◆ ASSIGNMENT:
Where a line in the records below includes "Sarthe", pull that line out.

Top of INPUT FOR THIS TASK

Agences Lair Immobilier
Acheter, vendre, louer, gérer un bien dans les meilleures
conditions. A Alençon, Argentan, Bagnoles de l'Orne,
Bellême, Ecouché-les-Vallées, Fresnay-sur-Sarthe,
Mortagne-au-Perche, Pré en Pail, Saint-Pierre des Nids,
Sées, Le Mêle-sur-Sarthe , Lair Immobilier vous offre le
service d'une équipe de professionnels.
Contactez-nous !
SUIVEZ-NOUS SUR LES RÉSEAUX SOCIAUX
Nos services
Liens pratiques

Bottom of INPUT FOR THIS TASK

◆ RESULT:
Bellême, Ecouché-les-Vallées, Fresnay-sur-Sarthe,
Sées, Le Mêle-sur-Sarthe , Lair Immobilier vous offre le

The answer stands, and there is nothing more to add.